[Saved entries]
-------------------------

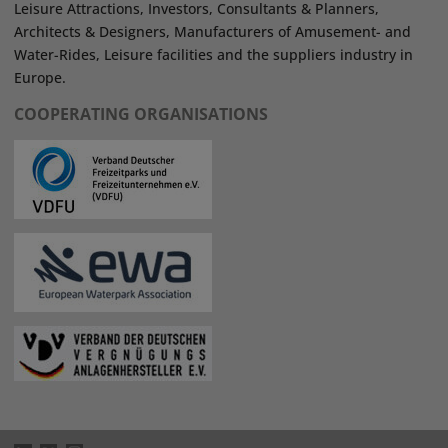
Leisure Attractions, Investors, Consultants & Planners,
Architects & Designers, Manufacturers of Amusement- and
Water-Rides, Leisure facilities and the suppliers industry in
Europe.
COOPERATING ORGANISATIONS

-------------------------

-- TRY IT --
Copy out the text of the material above word for word, without the pictures.

-- EXPECTED ANSWER --
Leisure Attractions, Investors, Consultants & Planners,
Architects & Designers, Manufacturers of Amusement- and
Water-Rides, Leisure facilities and the suppliers industry in
Europe.
COOPERATING ORGANISATIONS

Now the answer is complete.